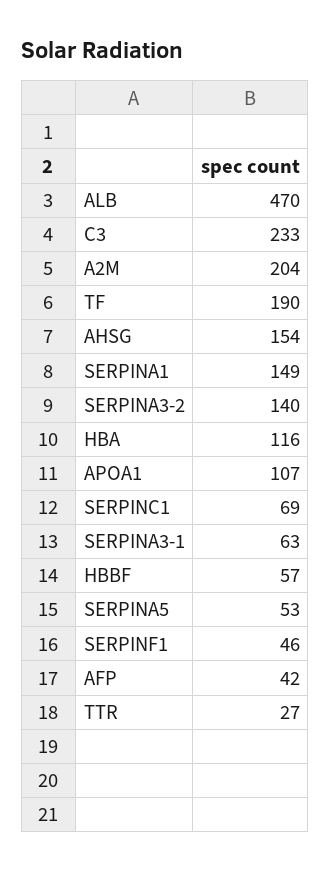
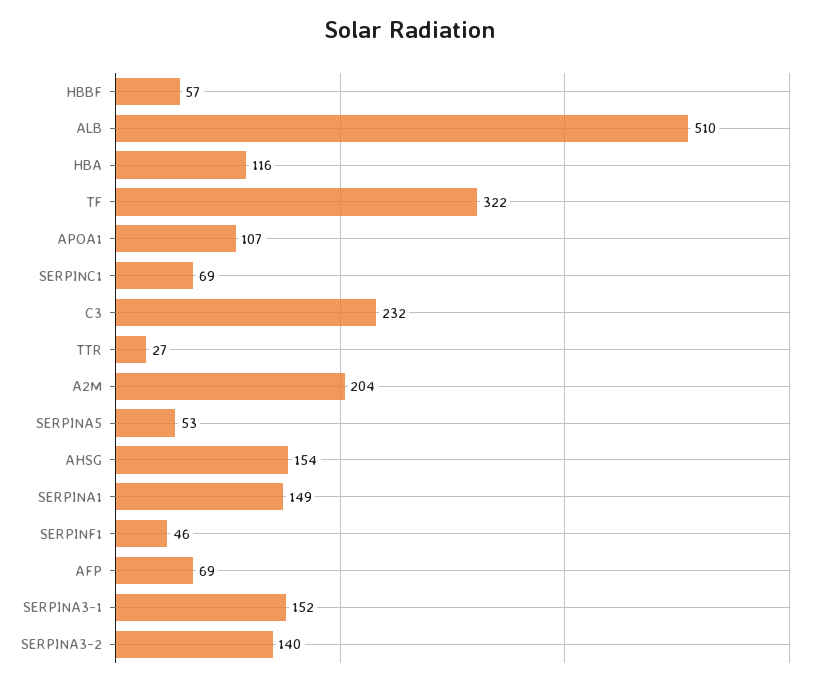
  {
-   "ALB": 470,
+   "ALB": 510,
-   "C3": 233,
+   "C3": 232,
    "A2M": 204,
-   "TF": 190,
+   "TF": 322,
    "AHSG": 154,
    "SERPINA1": 149,
    "SERPINA3-2": 140,
    "HBA": 116,
    "APOA1": 107,
    "SERPINC1": 69,
-   "SERPINA3-1": 63,
+   "SERPINA3-1": 152,
    "HBBF": 57,
    "SERPINA5": 53,
    "SERPINF1": 46,
-   "AFP": 42,
+   "AFP": 69,
    "TTR": 27
  }

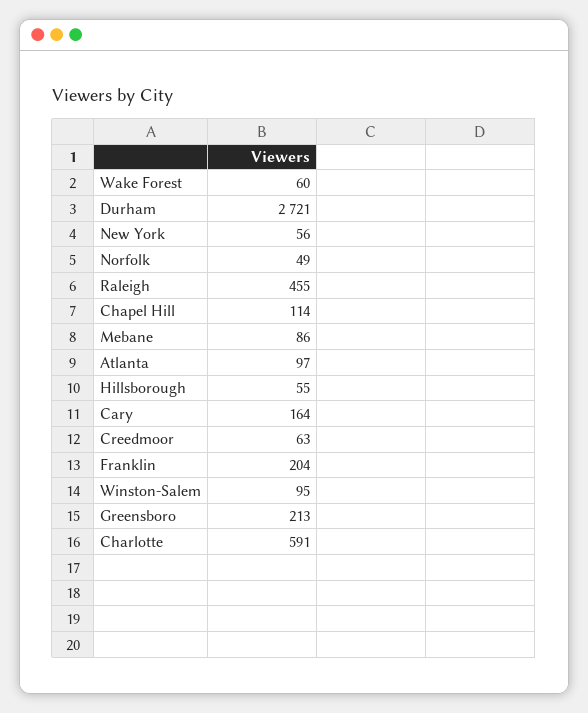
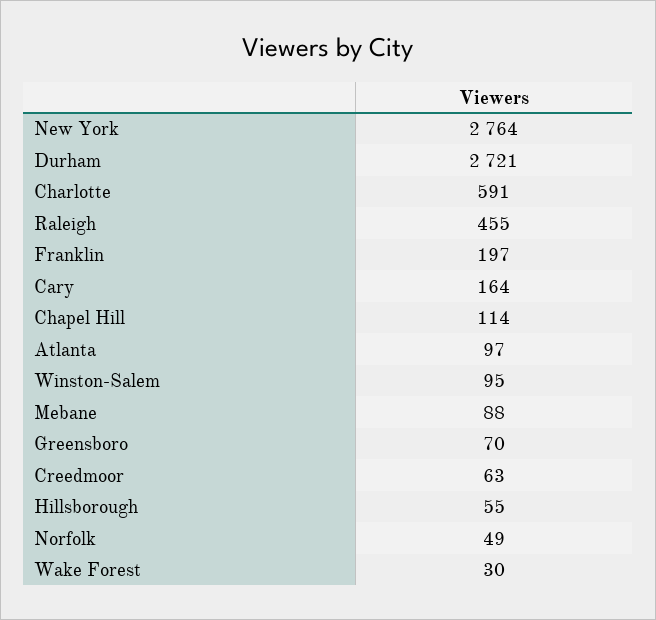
  {
-   "Wake Forest": 60,
+   "Wake Forest": 30,
    "Durham": 2721,
-   "New York": 56,
+   "New York": 2764,
    "Norfolk": 49,
    "Raleigh": 455,
    "Chapel Hill": 114,
-   "Mebane": 86,
+   "Mebane": 88,
    "Atlanta": 97,
    "Hillsborough": 55,
    "Cary": 164,
    "Creedmoor": 63,
-   "Franklin": 204,
+   "Franklin": 197,
    "Winston-Salem": 95,
-   "Greensboro": 213,
+   "Greensboro": 70,
    "Charlotte": 591
  }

| PROBLEM DETAILS |
Would you set down every line of the data above exactly, skipping the pictures?

| RESPONSE FOR THIS EXERCISE |
  {
-   "ALB": 470,
+   "ALB": 510,
-   "C3": 233,
+   "C3": 232,
    "A2M": 204,
-   "TF": 190,
+   "TF": 322,
    "AHSG": 154,
    "SERPINA1": 149,
    "SERPINA3-2": 140,
    "HBA": 116,
    "APOA1": 107,
    "SERPINC1": 69,
-   "SERPINA3-1": 63,
+   "SERPINA3-1": 152,
    "HBBF": 57,
    "SERPINA5": 53,
    "SERPINF1": 46,
-   "AFP": 42,
+   "AFP": 69,
    "TTR": 27
  }

  {
-   "Wake Forest": 60,
+   "Wake Forest": 30,
    "Durham": 2721,
-   "New York": 56,
+   "New York": 2764,
    "Norfolk": 49,
    "Raleigh": 455,
    "Chapel Hill": 114,
-   "Mebane": 86,
+   "Mebane": 88,
    "Atlanta": 97,
    "Hillsborough": 55,
    "Cary": 164,
    "Creedmoor": 63,
-   "Franklin": 204,
+   "Franklin": 197,
    "Winston-Salem": 95,
-   "Greensboro": 213,
+   "Greensboro": 70,
    "Charlotte": 591
  }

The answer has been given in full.